I took Jenn's advice to heart. When Boyd Clemson dropped in the following Thursday, I asked him if he'd like to grab a sandwich at Zabars. I didn't know anything about the guy other than he was a few years older than I, sharp as a tack and really easy on the eyes.

Truthfully, I enjoyed his company. It was a nice change from the intensity I experienced with Kason. Boyd was about as laid-back and easy going as they come. He told me that his family had been in the publishing business for generations but his grandfather had sold the company back in the sixties for a tidy sum. His father had turned his considerable inheritance into a charitable foundation to promote the arts.

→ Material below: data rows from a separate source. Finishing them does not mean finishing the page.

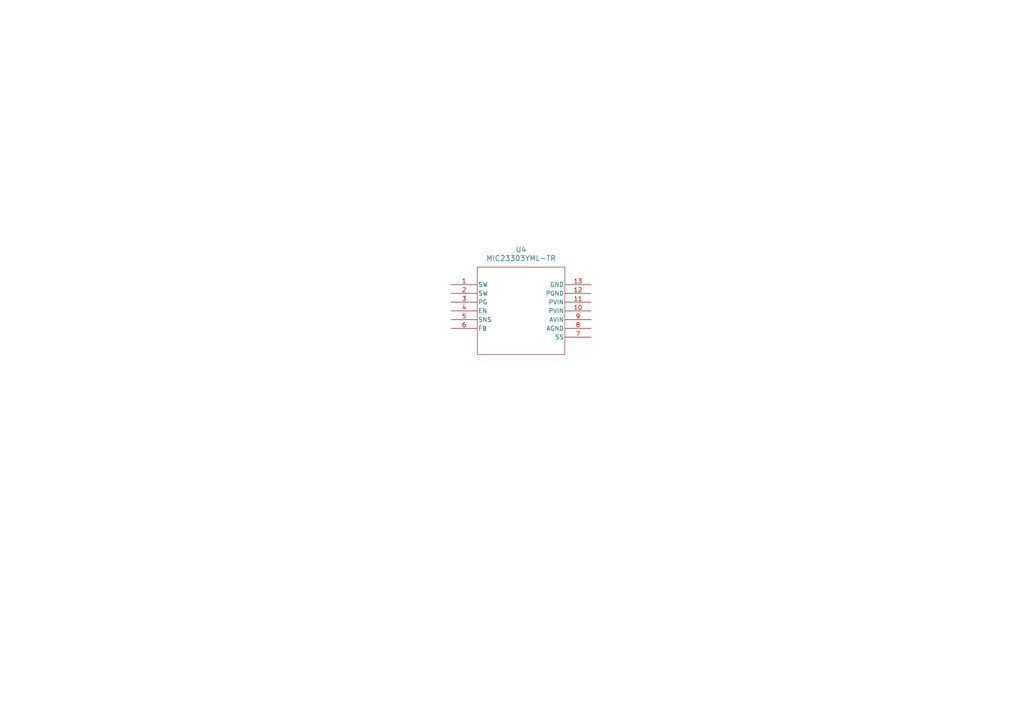
<source format=kicad_sch>
(kicad_sch
	(version 20231120)
	(generator "eeschema")
	(generator_version "8.0")
	(uuid "96b3bda2-f339-4b34-8a30-14ac52a79fa6")
	(paper "A4")
	(title_block
		(title "FPGA - SmartFusion2")
		(company "IFSP - SBV, IFSP - GRU")
		(comment 2 "WILLIAN BUENO SANTOS")
		(comment 3 "ISRAEL RODRIGUES")
		(comment 4 "ADRIANO CÉSAR DE SOUSA PEREIRA")
	)
	
	(symbol
		(lib_id "2024-03-23_21-51-05:MIC23303YML-TR")
		(at 130.81 82.55 0)
		(unit 1)
		(exclude_from_sim no)
		(in_bom yes)
		(on_board yes)
		(dnp no)
		(fields_autoplaced yes)
		(uuid "3fd939e6-def5-41f0-b1d0-7a805a6ecb73")
		(property "Reference" "U4"
			(at 151.13 72.39 0)
			(effects
				(font
					(size 1.524 1.524)
				)
			)
		)
		(property "Value" "MIC23303YML-TR"
			(at 151.13 74.93 0)
			(effects
				(font
					(size 1.524 1.524)
				)
			)
		)
		(property "Footprint" ""
			(at 130.81 82.55 0)
			(effects
				(font
					(size 1.27 1.27)
					(italic yes)
				)
				(hide yes)
			)
		)
		(property "Datasheet" "MIC23303YML-TR"
			(at 130.81 82.55 0)
			(effects
				(font
					(size 1.27 1.27)
					(italic yes)
				)
				(hide yes)
			)
		)
		(property "Description" ""
			(at 130.81 82.55 0)
			(effects
				(font
					(size 1.27 1.27)
				)
				(hide yes)
			)
		)
		(pin "7"
			(uuid "78272eb3-c8c5-4eb0-86b1-7ed6a742c640")
		)
		(pin "4"
			(uuid "fcbba1a1-1551-460a-b0de-b7a1eb5013c1")
		)
		(pin "11"
			(uuid "a5cfbcce-9716-4b00-85ad-78c19e96fb4e")
		)
		(pin "2"
			(uuid "607b1df8-ccfd-4879-a49a-b2ae9f6beb05")
		)
		(pin "13"
			(uuid "3b911503-d8e4-46d8-bb62-bd0f8573ffa9")
		)
		(pin "9"
			(uuid "c2f7baab-10f7-44b9-a454-f9c06688bcf5")
		)
		(pin "10"
			(uuid "d1f6954b-afd2-4c8d-9814-b737a8b77b7c")
		)
		(pin "12"
			(uuid "56c19878-9e07-4dde-aa0e-0b4fd9518cbf")
		)
		(pin "5"
			(uuid "a362b50e-52f5-48f4-9ace-845806bf47b6")
		)
		(pin "8"
			(uuid "8ab83f0b-aa8a-4228-96ec-bd9be215bdb6")
		)
		(pin "1"
			(uuid "a57e8991-f720-4abc-8b5f-440e6ff71b7f")
		)
		(pin "3"
			(uuid "51a66c7a-065a-44d2-955c-bc08ff853f28")
		)
		(pin "6"
			(uuid "b31e5885-cc66-4a79-a618-affa09f9661b")
		)
		(instances
			(project "FPGA Board"
				(path "/43847dd5-7638-4c30-aa52-aebad58d47af/76d0ae51-b5d5-43b7-98cf-c02cd1010665"
					(reference "U4")
					(unit 1)
				)
			)
		)
	)
)
</source>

"I am what is disdainfully known as a 'trust fund baby'. Gramps putters around his bookstore. I putter around the world. When the trusts were set up, someone unwisely made them big enough to squash any motivation to work, but small enough to prevent any meaningful business investment," he told me over a pastrami sandwich and Dr. Brown's soda.

"You sound happy enough with your life."

"I am! I am content as hell. Kind of like a neutered Tomcat. I've been effectively castrated of ambition so I am free to devote myself to getting fat and complacent."

"You're not at all fat."

"I was speaking metaphorically."

We strolled a few blocks after lunch, digesting and talking Boyd was a big theater buff and enjoyed finding the most obscure off-off Broadway productions.

"I can make a big impact by hooking the unknowns up with Dad's foundation. It makes me happy to do it. I love theater. It's so much more 'real' than film."

I told him about my stint as stage manager for the Mahkeenac Little Theater. "I had a great time. I was amazed at how talented the actors were. I'd never seen any amateur theater before and I was just blown away by how good they were."

"The actors I know aren't paid much more than volunteers anyway. Some of the productions are just a pure labor of love."

Boyd started visiting the shop more frequently after our lunch and I began to look forward to seeing him once or twice a week. He was a self-taught computer whiz kid and helped me over more than one 'bump' in the new catalog system.

"I've always had lots of time and state-of-the-art equipment. Plus, geeky-ness runs in our family," he explained.

Boyd had a girlfriend who was in her last year of college and away in Spain for a semester abroad. That suited me fine. I wasn't interested in him as a potential boyfriend anyway. I just wanted to spend some time with someone who didn't make me crazy like Kason did. When Boyd asked me to pinch hit for a stage manager who'd broken his ankle, I was happy to oblige. I didn't realize it at the time, but my simple favor to my new friend would catapult my relationship to Kason into a brand new dimension.